But even before final negotiations on the bill, it looks like a win for many US taxpayers — despite the loss of state and local tax deductions, which will hammer people in New York, New Jersey and other places with high state and local taxes.
“Despite claims of tax cuts for the rich, the Senate bill actually makes the tax code slightly more progressive,” Brian Riedl, a senior fellow at the Manhattan Institute, told The Post. “The middle class saves more money in terms of the percentage of what they were paying in taxes.”
Under the Senate bill, the top 1 percent of earners — which currently account for 27 percent of all federal taxes — will get 18 percent of the cuts, Riedl explained.
Meanwhile, the 80 percent of earners in the lowest tax brackets, who contribute 33 percent of the federal government’s revenue, will get 37 percent of the Senate’s planned cuts.
“This is an across-the-board tax cut for the vast majority of families,” Reidl said.
Some of the benefit for average Americans could be boosted by tweaking the legislation’s corporate-earnings tax rate, experts say.

» **Given information**
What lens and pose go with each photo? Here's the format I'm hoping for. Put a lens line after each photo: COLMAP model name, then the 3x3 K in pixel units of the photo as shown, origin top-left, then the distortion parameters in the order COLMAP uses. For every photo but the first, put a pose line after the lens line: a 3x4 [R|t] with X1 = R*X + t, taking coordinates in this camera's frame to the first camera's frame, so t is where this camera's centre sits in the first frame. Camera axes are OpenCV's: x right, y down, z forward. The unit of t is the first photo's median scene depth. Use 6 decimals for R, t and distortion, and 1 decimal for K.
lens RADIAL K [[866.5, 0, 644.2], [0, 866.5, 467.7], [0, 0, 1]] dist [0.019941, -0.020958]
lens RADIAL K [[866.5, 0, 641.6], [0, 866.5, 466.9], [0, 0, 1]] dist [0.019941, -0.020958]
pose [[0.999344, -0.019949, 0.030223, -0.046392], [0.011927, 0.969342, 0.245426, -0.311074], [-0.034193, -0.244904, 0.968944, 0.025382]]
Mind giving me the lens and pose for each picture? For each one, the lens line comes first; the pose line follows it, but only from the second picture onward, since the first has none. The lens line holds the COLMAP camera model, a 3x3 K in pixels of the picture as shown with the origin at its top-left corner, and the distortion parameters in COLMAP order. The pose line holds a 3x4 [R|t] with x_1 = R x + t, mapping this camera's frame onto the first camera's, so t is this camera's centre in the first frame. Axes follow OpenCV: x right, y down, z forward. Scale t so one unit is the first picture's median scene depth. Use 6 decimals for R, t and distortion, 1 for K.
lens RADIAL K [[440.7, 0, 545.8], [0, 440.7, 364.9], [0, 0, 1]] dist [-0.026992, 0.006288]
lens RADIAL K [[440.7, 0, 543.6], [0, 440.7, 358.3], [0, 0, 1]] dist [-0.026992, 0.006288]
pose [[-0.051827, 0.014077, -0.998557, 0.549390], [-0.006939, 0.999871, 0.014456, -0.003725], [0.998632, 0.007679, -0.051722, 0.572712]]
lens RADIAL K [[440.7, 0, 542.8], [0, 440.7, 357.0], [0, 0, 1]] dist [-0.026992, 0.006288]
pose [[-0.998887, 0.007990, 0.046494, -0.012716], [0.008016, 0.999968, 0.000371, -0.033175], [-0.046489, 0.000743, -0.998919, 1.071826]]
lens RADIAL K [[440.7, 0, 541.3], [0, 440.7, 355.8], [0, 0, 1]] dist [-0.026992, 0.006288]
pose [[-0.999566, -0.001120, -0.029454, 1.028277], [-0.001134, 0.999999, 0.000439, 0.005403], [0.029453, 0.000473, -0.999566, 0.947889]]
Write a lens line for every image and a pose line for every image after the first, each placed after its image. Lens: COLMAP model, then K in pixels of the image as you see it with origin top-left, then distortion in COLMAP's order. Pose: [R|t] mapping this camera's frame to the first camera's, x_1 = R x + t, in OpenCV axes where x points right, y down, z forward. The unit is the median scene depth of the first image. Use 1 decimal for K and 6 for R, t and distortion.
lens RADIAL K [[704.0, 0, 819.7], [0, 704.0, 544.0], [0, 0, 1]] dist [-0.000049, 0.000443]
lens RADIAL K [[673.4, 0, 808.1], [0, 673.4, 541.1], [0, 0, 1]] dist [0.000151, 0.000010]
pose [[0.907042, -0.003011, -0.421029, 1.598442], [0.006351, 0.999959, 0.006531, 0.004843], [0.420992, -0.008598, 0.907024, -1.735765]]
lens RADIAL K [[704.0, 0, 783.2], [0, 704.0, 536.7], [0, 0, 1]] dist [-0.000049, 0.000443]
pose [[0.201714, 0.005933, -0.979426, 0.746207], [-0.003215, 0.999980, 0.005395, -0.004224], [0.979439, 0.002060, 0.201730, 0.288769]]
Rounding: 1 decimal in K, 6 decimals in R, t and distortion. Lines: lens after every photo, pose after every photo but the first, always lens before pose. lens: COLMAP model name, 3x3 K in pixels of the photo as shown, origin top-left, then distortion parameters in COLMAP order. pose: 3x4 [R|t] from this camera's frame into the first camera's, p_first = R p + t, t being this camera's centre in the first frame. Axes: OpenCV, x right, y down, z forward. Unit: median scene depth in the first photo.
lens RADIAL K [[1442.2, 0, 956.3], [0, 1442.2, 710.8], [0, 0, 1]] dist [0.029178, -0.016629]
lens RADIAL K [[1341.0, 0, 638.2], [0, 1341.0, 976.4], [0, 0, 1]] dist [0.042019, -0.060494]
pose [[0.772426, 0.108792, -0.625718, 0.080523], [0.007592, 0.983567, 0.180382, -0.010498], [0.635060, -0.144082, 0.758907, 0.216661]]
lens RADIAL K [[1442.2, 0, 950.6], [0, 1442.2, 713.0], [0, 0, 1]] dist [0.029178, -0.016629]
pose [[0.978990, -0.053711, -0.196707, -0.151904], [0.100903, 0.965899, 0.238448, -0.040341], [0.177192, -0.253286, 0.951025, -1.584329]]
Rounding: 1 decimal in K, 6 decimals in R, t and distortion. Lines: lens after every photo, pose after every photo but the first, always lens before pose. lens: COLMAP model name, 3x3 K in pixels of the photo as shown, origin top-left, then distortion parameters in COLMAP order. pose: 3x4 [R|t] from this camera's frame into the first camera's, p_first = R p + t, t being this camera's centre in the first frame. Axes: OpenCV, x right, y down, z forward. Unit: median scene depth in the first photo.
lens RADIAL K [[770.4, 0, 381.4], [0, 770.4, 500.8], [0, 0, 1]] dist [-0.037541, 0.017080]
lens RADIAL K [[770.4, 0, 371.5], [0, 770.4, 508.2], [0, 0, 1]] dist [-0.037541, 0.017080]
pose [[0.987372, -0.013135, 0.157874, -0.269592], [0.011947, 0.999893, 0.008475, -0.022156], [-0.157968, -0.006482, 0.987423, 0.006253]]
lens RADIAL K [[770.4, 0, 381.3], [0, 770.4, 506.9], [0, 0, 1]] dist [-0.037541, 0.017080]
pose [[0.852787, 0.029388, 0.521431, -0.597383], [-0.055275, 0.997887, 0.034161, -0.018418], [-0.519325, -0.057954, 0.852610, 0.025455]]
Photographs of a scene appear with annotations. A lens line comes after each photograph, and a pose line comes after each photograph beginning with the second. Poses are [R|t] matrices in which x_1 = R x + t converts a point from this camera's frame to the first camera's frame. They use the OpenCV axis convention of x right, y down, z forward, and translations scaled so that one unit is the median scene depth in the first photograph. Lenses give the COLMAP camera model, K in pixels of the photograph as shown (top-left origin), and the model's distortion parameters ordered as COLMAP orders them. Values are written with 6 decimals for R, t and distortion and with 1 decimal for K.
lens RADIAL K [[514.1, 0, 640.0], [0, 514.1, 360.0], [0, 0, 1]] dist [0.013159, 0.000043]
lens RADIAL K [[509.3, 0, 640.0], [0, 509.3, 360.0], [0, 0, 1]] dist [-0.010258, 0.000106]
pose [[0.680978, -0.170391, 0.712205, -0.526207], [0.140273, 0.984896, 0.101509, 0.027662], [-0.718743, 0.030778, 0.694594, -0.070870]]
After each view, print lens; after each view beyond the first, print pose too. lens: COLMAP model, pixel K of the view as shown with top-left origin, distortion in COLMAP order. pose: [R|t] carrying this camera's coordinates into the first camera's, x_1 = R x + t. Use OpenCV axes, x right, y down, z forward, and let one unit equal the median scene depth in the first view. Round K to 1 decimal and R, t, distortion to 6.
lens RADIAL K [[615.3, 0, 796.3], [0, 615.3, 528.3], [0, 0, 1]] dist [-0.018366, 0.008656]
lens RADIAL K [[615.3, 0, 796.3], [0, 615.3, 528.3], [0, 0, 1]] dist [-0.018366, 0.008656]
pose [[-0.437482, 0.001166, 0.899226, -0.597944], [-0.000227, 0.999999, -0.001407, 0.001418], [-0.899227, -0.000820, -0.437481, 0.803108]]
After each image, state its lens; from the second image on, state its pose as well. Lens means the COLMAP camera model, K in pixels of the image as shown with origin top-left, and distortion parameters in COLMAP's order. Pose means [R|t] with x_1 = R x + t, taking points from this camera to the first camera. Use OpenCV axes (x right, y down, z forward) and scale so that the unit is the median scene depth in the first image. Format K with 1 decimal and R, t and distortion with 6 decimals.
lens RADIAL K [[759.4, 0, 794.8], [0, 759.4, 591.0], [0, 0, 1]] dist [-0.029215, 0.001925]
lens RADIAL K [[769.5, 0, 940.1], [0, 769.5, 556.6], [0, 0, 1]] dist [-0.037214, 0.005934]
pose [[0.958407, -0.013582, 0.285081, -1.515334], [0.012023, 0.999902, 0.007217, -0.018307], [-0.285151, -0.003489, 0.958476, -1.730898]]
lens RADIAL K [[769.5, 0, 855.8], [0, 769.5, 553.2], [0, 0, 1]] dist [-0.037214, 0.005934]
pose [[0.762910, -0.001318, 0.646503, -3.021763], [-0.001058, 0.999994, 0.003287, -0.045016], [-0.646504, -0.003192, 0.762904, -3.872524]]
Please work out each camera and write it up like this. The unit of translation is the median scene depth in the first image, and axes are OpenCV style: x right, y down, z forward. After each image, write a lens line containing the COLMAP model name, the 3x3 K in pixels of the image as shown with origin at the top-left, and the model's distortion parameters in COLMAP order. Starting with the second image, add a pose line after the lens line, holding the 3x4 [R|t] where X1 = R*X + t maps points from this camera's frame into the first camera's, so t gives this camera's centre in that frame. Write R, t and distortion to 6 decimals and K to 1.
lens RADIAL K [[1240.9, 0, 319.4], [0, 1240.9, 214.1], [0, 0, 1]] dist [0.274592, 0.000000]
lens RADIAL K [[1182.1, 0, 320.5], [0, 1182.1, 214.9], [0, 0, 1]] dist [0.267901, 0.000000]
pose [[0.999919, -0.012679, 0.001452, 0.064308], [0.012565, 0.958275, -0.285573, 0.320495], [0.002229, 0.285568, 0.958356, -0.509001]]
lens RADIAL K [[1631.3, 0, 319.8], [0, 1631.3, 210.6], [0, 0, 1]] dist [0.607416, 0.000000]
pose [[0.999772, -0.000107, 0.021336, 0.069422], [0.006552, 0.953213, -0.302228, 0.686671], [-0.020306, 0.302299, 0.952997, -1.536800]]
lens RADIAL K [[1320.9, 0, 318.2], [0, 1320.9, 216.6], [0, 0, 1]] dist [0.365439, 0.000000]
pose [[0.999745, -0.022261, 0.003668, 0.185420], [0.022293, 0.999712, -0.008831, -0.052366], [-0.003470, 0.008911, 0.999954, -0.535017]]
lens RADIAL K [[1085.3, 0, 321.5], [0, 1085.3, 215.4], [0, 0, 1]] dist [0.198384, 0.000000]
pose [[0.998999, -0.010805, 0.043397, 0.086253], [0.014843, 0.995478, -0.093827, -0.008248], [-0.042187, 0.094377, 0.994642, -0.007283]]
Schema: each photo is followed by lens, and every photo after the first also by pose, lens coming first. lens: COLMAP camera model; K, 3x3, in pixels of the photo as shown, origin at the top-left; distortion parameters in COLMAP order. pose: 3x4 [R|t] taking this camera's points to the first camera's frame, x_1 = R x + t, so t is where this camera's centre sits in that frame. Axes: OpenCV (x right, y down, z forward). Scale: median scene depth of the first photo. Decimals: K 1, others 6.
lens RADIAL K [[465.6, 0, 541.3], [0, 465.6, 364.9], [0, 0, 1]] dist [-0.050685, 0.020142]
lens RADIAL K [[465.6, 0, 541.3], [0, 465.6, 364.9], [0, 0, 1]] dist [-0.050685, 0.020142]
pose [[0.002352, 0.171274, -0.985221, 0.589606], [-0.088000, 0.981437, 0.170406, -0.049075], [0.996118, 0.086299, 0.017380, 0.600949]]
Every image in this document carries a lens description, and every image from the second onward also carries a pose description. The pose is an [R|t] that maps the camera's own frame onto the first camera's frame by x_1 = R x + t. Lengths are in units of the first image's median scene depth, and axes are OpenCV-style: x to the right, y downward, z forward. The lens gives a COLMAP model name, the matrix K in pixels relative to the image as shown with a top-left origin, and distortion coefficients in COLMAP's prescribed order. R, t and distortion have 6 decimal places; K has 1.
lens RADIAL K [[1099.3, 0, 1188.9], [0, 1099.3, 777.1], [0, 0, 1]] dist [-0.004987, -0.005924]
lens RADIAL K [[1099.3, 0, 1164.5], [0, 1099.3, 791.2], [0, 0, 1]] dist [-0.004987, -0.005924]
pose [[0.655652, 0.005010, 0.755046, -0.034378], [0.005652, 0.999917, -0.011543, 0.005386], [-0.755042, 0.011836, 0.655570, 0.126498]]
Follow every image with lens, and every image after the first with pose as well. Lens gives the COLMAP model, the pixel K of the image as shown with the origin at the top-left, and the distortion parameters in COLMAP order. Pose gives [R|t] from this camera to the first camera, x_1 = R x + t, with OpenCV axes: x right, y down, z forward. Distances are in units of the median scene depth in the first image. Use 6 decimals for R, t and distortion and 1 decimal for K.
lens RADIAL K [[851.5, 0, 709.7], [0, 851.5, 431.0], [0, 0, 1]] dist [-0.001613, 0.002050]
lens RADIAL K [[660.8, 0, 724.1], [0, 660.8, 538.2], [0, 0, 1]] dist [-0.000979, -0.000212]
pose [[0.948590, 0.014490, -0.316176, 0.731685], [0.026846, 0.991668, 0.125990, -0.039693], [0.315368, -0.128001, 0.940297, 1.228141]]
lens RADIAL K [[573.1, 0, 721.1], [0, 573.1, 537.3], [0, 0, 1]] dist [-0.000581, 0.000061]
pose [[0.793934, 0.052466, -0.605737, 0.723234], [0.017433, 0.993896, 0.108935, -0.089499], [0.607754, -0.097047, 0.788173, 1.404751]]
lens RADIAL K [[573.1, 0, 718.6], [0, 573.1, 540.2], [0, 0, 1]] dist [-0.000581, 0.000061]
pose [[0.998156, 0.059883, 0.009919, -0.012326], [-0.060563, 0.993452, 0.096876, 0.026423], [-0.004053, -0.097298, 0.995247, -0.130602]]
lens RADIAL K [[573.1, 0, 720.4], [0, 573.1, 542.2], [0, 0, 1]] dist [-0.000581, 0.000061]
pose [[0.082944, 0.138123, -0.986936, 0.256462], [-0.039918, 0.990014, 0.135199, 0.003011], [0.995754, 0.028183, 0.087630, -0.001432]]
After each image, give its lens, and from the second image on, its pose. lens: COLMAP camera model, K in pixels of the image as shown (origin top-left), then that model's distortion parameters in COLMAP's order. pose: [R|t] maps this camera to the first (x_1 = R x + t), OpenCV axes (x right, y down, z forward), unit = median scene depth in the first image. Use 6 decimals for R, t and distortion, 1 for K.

» **What to work on**
(a) In the passage on the Senate tax bill, what share of the planned cuts will go to the top 1 percent of earners?
(b) Please write what comes next in the passage on the Senate tax bill, starting after its last sentence.

» **Per-task outputs**
(a) 18 percent

(b)
The House and Senate agree now on a 20 percent corporate tax rate. But the rate might end up 22 percent, Trump suggested in offhand comments to reporters. Over 10 years, the 22 percent corporate tax would provide $200 billion more revenue than a 20 percent rate, experts say.
“It could be 22 when it comes out, but it could also be 20. We’ll see what ultimately comes out,” the president said.
Trump campaigned on an even lower 15 percent tax on corporate earnings and at one point was reportedly furious that Congress could not meet his target.
Some Senate Republicans backed a 22 percent rate to free up money for additional income-tax reductions for individuals and families.
Along with slashing the corporate tax rate, the Senate bill would slightly lower the rate paid on income in the highest tax bracket, nearly double the standard deduction taken by about 70 percent of filers, increase the child tax credit and temporarily expand the medical-expense deduction.
Senate Republicans were overjoyed — and relieved — over the bill’s passage Saturday on a near party-line vote.
It was a major legislative victory after 10 months of floundering for the GOP majority, which has been unable to come through for Trump on key issues like the repeal of ObamaCare.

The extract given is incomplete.